Exercise directions → Restrict the output to the lines below starting at the one that contains "14,721 | | |" and ending at the one that contains "<sup>6</sup> Catches during", and restate them word for word, both ends included.

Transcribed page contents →
□ □ □ □ □ □ □

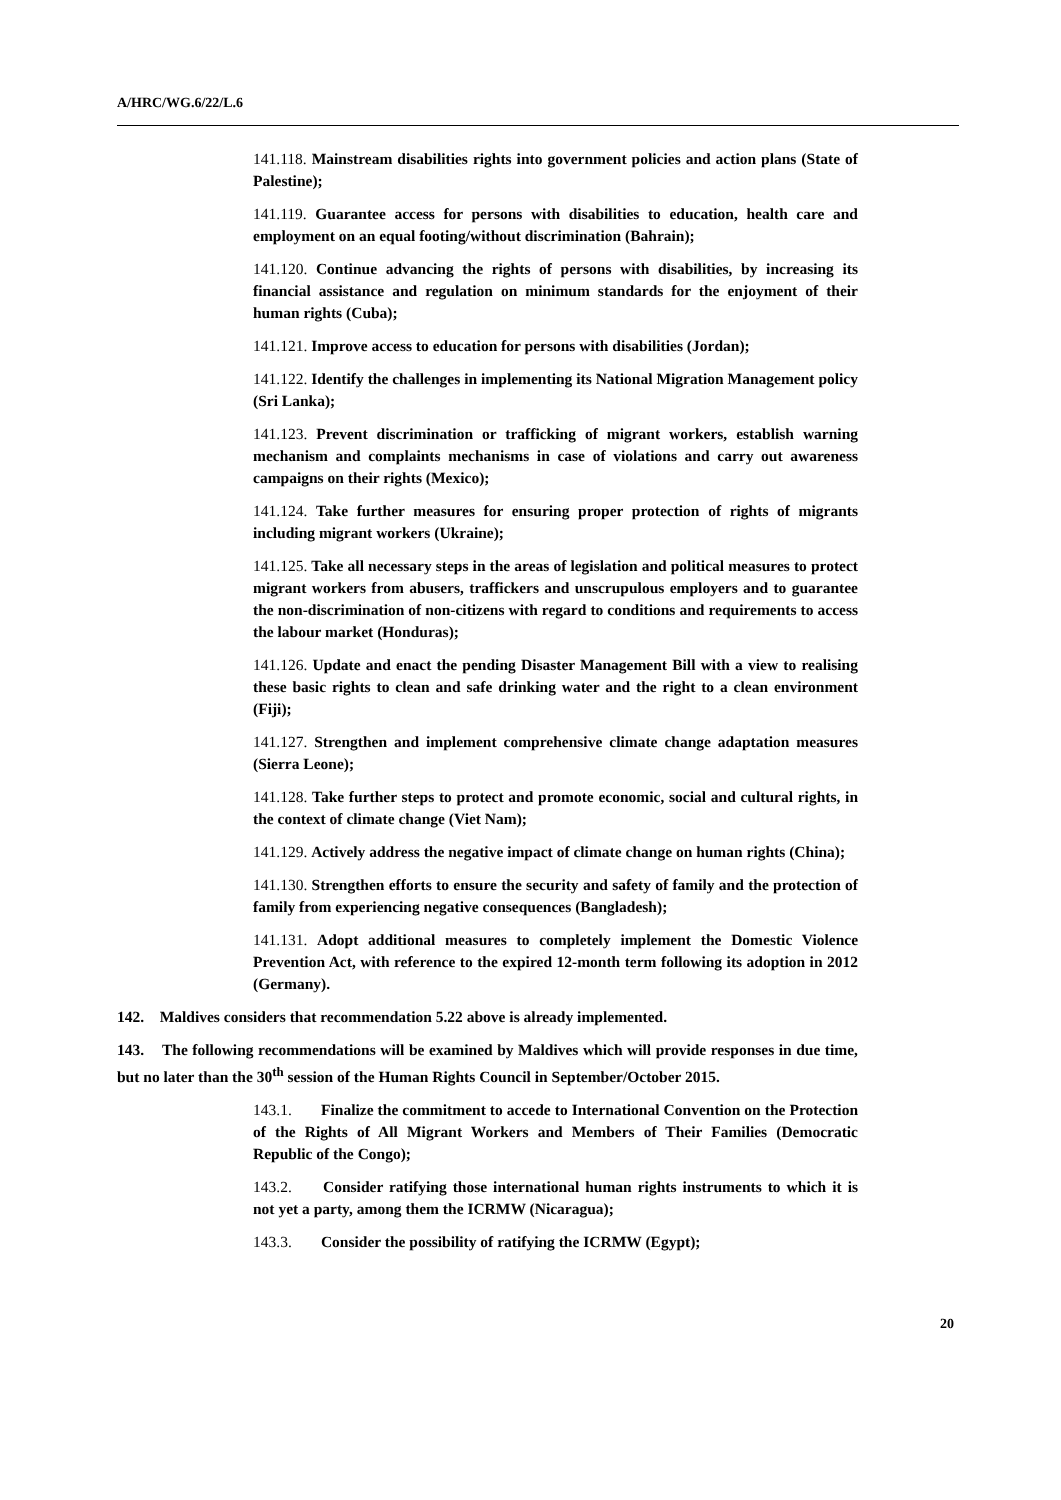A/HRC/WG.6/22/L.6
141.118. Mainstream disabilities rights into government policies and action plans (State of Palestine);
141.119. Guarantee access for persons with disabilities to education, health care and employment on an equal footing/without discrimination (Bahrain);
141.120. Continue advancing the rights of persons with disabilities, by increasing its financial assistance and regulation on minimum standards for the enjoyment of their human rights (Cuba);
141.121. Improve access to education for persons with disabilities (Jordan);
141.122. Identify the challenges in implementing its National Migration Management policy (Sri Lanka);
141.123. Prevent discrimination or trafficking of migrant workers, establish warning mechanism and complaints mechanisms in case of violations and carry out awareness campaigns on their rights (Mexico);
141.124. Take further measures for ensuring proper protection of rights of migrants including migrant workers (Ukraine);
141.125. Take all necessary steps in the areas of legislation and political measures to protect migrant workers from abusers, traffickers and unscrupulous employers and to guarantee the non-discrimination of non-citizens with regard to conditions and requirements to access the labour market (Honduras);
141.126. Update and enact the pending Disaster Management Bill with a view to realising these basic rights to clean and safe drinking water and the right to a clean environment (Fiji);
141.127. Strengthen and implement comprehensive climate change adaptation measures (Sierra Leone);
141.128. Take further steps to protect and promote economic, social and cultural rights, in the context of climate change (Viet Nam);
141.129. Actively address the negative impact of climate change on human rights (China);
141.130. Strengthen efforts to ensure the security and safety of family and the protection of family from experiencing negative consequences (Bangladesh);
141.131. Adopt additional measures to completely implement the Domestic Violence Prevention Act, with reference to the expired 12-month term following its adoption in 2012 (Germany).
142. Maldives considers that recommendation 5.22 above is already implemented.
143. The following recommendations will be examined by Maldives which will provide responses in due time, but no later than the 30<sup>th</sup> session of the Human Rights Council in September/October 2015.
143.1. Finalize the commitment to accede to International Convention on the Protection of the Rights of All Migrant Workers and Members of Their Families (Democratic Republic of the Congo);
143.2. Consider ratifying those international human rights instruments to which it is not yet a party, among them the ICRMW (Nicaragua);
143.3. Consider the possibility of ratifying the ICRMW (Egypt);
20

□ □ □ □ □ □ □

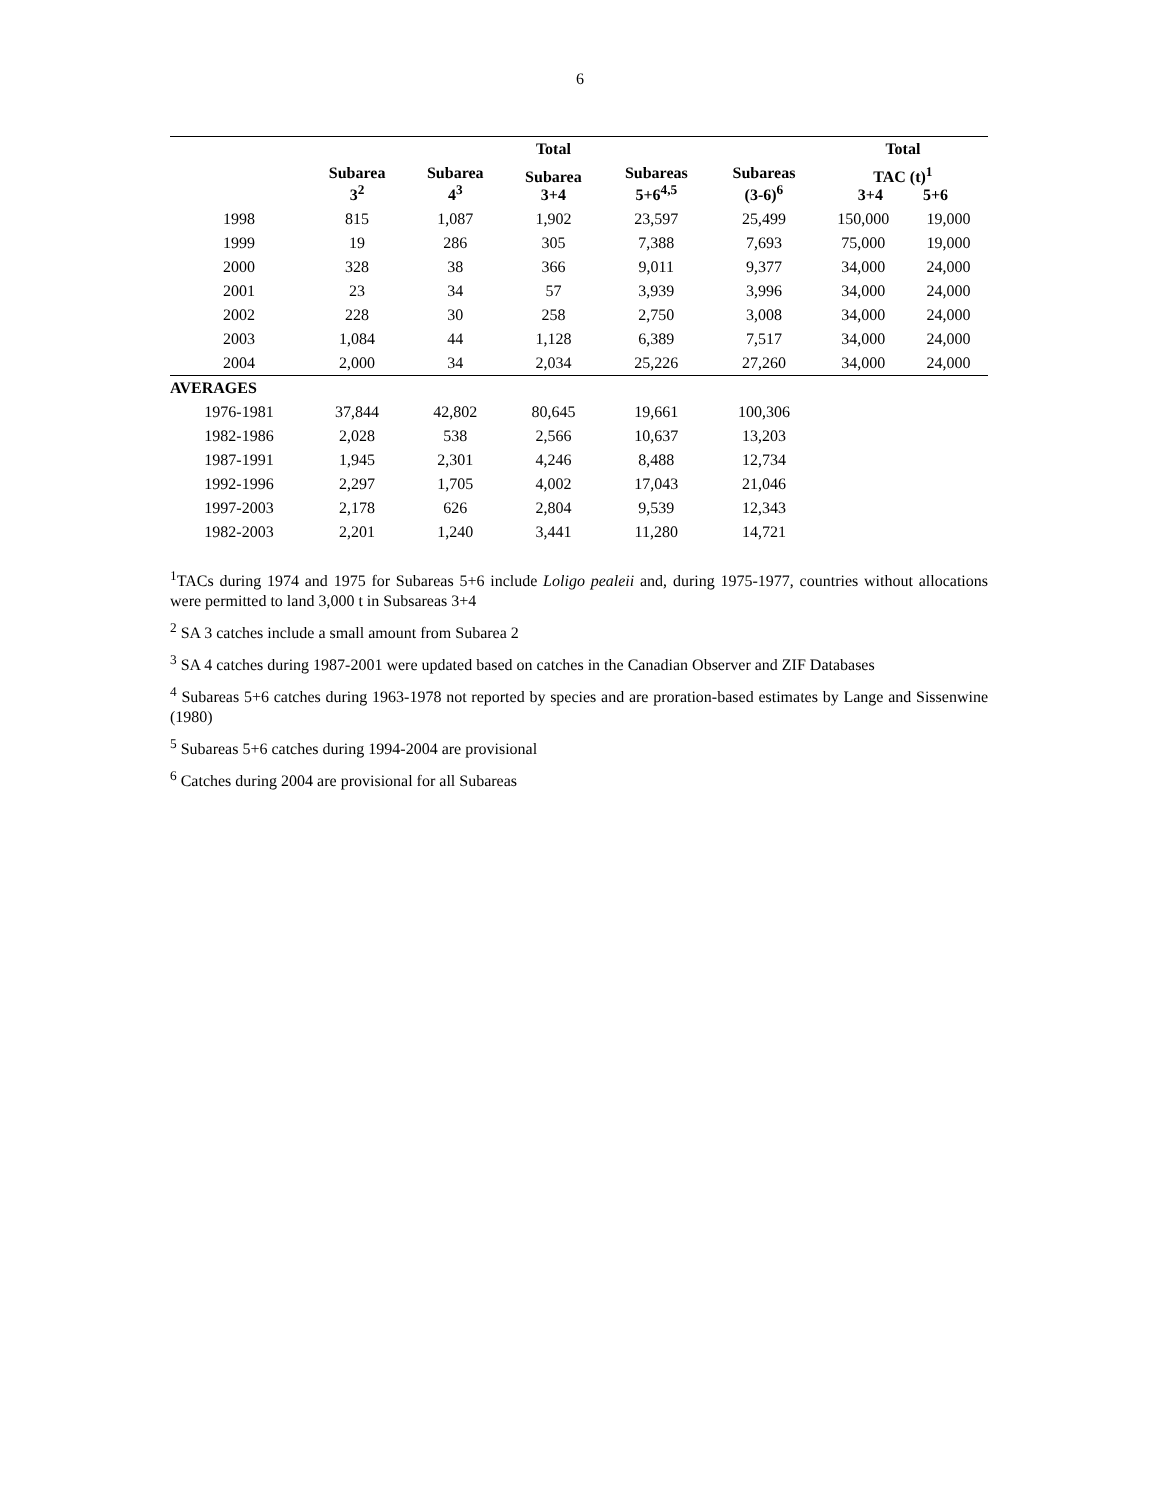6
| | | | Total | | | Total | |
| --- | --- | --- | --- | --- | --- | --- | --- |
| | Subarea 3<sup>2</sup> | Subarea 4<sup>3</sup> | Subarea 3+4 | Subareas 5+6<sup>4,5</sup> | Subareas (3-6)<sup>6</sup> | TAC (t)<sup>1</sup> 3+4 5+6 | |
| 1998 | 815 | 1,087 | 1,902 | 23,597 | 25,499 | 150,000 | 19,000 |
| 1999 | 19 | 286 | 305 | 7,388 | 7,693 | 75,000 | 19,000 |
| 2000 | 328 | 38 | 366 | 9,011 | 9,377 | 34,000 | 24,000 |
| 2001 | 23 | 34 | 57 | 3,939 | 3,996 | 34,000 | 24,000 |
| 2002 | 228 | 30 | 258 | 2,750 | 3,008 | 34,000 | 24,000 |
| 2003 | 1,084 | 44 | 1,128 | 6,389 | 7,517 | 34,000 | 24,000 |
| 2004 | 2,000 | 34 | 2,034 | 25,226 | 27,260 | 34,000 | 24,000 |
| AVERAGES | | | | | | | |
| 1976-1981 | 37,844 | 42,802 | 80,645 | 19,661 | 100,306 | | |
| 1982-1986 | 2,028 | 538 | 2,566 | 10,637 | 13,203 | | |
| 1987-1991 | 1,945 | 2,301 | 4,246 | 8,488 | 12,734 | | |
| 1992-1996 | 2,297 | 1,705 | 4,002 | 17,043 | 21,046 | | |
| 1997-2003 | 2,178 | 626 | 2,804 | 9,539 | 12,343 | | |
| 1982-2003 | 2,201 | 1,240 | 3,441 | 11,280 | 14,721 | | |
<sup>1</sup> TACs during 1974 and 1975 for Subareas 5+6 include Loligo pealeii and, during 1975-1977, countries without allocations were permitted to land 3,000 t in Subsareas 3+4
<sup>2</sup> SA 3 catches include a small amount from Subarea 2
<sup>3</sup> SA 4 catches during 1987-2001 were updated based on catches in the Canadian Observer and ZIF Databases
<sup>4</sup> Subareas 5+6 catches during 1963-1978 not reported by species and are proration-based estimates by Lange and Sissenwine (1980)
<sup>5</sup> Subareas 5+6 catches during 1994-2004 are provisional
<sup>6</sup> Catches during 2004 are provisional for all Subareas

□ □ □ □ □ □ □

Written answer →
| 1982-2003 | 2,201 | 1,240 | 3,441 | 11,280 | 14,721 | | |
<sup>1</sup> TACs during 1974 and 1975 for Subareas 5+6 include Loligo pealeii and, during 1975-1977, countries without allocations were permitted to land 3,000 t in Subsareas 3+4
<sup>2</sup> SA 3 catches include a small amount from Subarea 2
<sup>3</sup> SA 4 catches during 1987-2001 were updated based on catches in the Canadian Observer and ZIF Databases
<sup>4</sup> Subareas 5+6 catches during 1963-1978 not reported by species and are proration-based estimates by Lange and Sissenwine (1980)
<sup>5</sup> Subareas 5+6 catches during 1994-2004 are provisional
<sup>6</sup> Catches during 2004 are provisional for all Subareas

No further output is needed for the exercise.